The NCAA Award of Valor is presented to a coach or administrator currently associated with intercollegiate athletics, or to a current or former varsity letter-winner at an NCAA institution who, when confronted with a situation involving personal danger, averted or minimized potential disaster by courageous action or noteworthy bravery. The award is presented only in years when there is a deserving individual.

The team bus came upon the two-car accident at about 12:22 a.m. October 1. Eleven of the 13 passengers already had escaped the van but Barnett and Taylor were still trapped inside by the tangles of an air bag and seat belts. With total disregard for their own safety, Best, Elliot and Searels climbed in the side door of the van. They broke Barnett's seat and unbuckled his seat belt before pulling him and Taylor out as the flames from the other vehicle advanced.

Nothing could be done to rescue the driver of the other car, which was engulfed in flames with the driver trapped inside when the bus arrived. Police reports stated that the driver had died on impact.

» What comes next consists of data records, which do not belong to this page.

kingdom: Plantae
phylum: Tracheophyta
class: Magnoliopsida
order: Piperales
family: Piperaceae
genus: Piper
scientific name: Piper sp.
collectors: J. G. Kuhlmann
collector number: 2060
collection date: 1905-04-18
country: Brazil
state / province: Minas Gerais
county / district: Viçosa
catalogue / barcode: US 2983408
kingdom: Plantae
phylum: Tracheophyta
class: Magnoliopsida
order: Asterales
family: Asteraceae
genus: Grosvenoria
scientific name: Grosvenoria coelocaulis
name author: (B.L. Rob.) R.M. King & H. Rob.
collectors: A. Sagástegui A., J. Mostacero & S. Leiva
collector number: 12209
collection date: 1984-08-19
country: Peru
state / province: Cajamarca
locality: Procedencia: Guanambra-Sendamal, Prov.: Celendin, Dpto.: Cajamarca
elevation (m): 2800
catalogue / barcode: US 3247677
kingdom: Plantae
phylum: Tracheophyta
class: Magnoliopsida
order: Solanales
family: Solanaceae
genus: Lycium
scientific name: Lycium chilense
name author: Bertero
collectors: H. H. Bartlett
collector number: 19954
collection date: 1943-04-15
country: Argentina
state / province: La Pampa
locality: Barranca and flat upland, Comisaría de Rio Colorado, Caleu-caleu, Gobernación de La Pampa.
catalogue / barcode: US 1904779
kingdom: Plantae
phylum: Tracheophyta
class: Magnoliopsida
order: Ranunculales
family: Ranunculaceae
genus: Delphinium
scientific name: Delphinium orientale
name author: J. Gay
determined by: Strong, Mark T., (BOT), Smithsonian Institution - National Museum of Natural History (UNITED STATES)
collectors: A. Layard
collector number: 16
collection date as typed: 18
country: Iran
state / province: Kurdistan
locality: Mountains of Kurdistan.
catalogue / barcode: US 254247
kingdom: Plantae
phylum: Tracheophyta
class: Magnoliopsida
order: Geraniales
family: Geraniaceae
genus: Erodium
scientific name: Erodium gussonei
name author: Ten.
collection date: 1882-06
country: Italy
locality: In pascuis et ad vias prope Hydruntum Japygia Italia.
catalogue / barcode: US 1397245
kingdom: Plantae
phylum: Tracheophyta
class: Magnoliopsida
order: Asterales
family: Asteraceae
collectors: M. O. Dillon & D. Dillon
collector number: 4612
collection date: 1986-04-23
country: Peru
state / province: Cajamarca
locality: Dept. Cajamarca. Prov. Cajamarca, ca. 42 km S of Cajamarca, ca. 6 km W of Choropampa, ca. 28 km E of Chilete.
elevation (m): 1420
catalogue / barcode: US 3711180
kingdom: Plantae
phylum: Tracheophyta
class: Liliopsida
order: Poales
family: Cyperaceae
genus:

Although the entire travel squad of players, coaches and support staff who were not on board the van contributed to the rescue by providing first aid, evaluation of injuries and moving other accident victims away from the van, Best, Elliot and Searels helped save the two lives.

Best, the team's offensive coordinator, is a 1972 graduate of Texas Tech University. Elliot, who is 1996 Appalachian State graduate, serves as the tight ends coach. Searels, the offensive line coach, is a 1960 graduate of Auburn.